» **Task objective**: Without any pictures, copy the records below once more, exactly as they are.
╔══
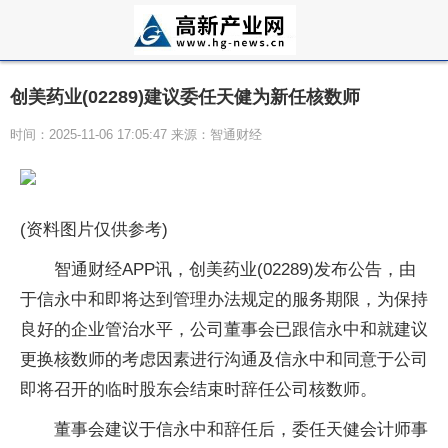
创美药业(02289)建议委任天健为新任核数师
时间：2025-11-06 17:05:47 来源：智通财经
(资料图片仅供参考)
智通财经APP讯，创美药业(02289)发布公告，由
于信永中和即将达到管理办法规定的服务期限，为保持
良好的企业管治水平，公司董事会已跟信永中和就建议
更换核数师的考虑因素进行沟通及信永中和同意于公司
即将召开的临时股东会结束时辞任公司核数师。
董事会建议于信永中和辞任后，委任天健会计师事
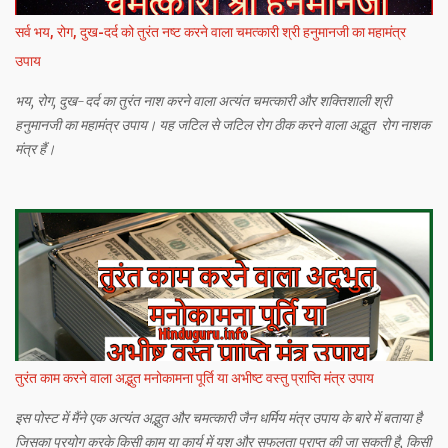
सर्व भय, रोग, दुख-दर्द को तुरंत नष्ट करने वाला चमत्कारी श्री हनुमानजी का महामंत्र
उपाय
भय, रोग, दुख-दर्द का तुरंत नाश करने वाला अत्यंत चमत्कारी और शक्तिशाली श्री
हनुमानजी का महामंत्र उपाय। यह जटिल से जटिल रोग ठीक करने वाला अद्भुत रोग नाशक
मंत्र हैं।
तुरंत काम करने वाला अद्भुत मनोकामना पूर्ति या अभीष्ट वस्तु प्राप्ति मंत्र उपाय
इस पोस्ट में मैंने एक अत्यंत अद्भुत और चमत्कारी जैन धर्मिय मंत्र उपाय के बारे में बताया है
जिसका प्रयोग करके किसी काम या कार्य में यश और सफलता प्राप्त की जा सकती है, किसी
╚══
» **Solution for this task**:
创美药业(02289)建议委任天健为新任核数师
时间：2025-11-06 17:05:47 来源：智通财经
(资料图片仅供参考)
智通财经APP讯，创美药业(02289)发布公告，由
于信永中和即将达到管理办法规定的服务期限，为保持
良好的企业管治水平，公司董事会已跟信永中和就建议
更换核数师的考虑因素进行沟通及信永中和同意于公司
即将召开的临时股东会结束时辞任公司核数师。
董事会建议于信永中和辞任后，委任天健会计师事
सर्व भय, रोग, दुख-दर्द को तुरंत नष्ट करने वाला चमत्कारी श्री हनुमानजी का महामंत्र
उपाय
भय, रोग, दुख-दर्द का तुरंत नाश करने वाला अत्यंत चमत्कारी और शक्तिशाली श्री
हनुमानजी का महामंत्र उपाय। यह जटिल से जटिल रोग ठीक करने वाला अद्भुत रोग नाशक
मंत्र हैं।
तुरंत काम करने वाला अद्भुत मनोकामना पूर्ति या अभीष्ट वस्तु प्राप्ति मंत्र उपाय
इस पोस्ट में मैंने एक अत्यंत अद्भुत और चमत्कारी जैन धर्मिय मंत्र उपाय के बारे में बताया है
जिसका प्रयोग करके किसी काम या कार्य में यश और सफलता प्राप्त की जा सकती है, किसी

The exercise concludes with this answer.